I think that there's just the latest verion on the main page link, but you can get old versions by going to the "Changelogs" section of his forum.

All the DMF files contain a version number, and the changes in the last few versions of the file are so minor that they can be easily dealt with during conversion.

Going forward ... what's the problem if he improves things? Wouldn't you want things to get better for users? Perhaps he could add a 7KHz sample rate option?

Sure ... it would be a bit of a PITA to keep on updating the converter, but that's just life in the software-industry.

If the converter is open-source, then someone can either fix it, or people have to use the older version of the DefleMask.

*******************

The alternative is to keep on going down Arkhan's path and having people use modern MIDI sequencers to create their tunes.

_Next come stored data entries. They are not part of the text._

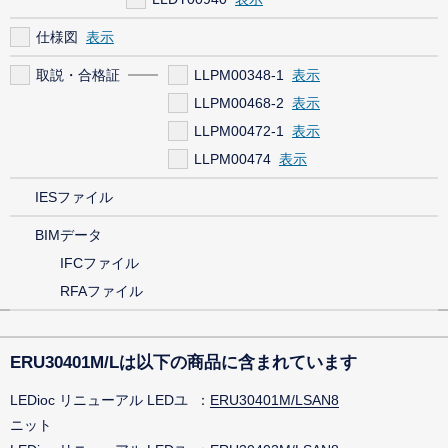
仕様図
取説・合格証
LLPM00348-1
LLPM00468-2
LLPM00472-1
LLPM00474
IESファイル
BIMデータ
IFCファイル
RFAファイル
ERU30401M/Lは以下の商品に含まれています
LEDioc リニューアル LEDユ
ERU30401M/LSAN8
ニット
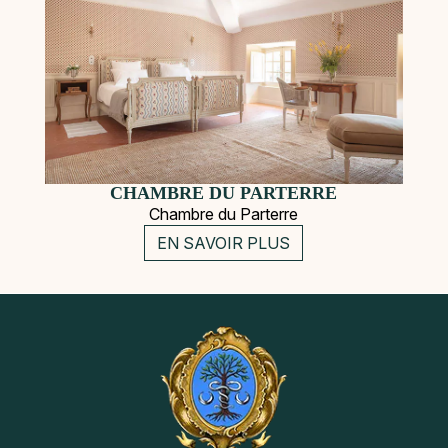
CHAMBRE DU PARTERRE
Chambre du Parterre
EN SAVOIR PLUS
Navigation
Instagram
Pinterest
secondaire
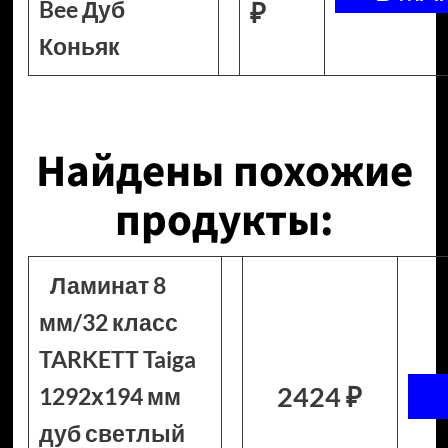
Bee Дуб
₽
Коньяк
Найдены похожие
продукты:
Ламинат 8
мм/32 класс
TARKETT Taiga
2424 ₽
1292х194 мм
дуб светлый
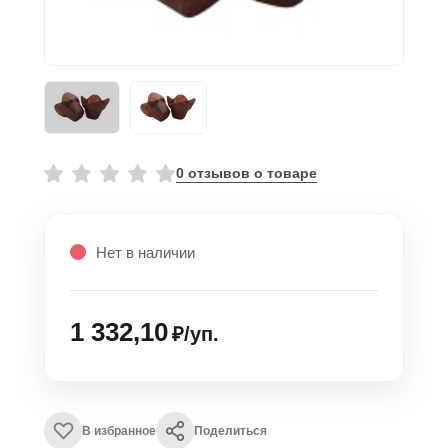
0 отзывов о товаре
Нет в наличии
1 332,10
₽/уп.
В избранное
Поделиться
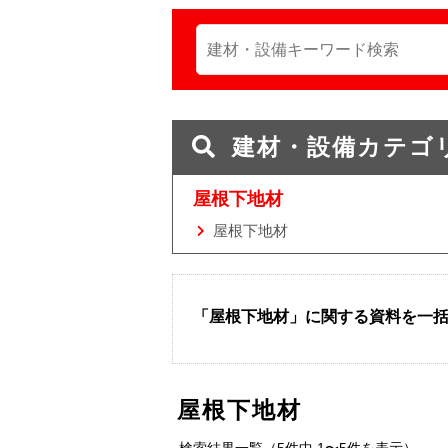
建材・設備カテゴ
屋根下地材
屋根下地材
「屋根下地材」に関する資料を一
屋根下地材
検索結果一覧（5件中 1〜5件を表示）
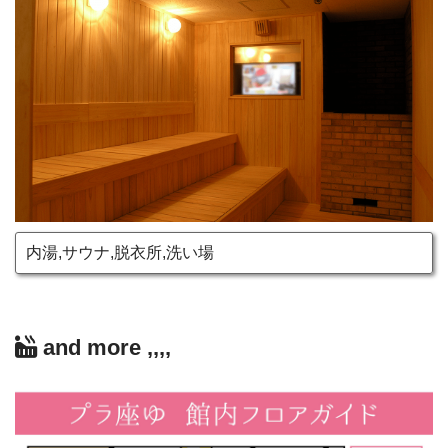
内湯,サウナ,脱衣所,洗い場
and more ,,,,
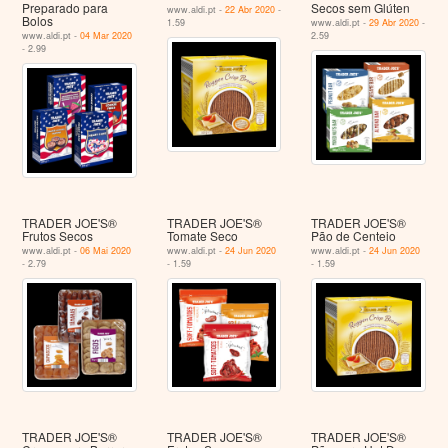
Preparado para
Secos sem Glúten
www.aldi.pt -
22 Abr 2020
-
Bolos
1.59
www.aldi.pt -
29 Abr 2020
-
www.aldi.pt -
04 Mar 2020
2.59
- 2.99
TRADER JOE'S®
TRADER JOE'S®
TRADER JOE'S®
Frutos Secos
Tomate Seco
Pão de Centeio
www.aldi.pt -
06 Mai 2020
www.aldi.pt -
24 Jun 2020
www.aldi.pt -
24 Jun 2020
- 2.79
- 1.59
- 1.59
TRADER JOE'S®
TRADER JOE'S®
TRADER JOE'S®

That's an absolutely viable way of doing things, as Arkhan and a few generations of games developers, have shown.

But it's not neccessarily a "nice" way of doing things if the composer can't hear what things will sound like without going through a number of time-consuming conversion steps.

I don't remember if Arkhan has already said that he's made a batch file or simple action that he can run inside his sequencer that will save the current MIDI file and run a batch file to automatically convert it and run the resulting test ROM in Mednafen.

That's the minimum workflow that I'd expect for musicians/composers these days.

But ... a standard-MIDI-file is still not the *perfect* format, because it's linear, and you lose all of the looping information about the tracks.

Remember ... tunes are naturally repetitive, i.e. verse/chorus/verse/chorus, but on an even lower level.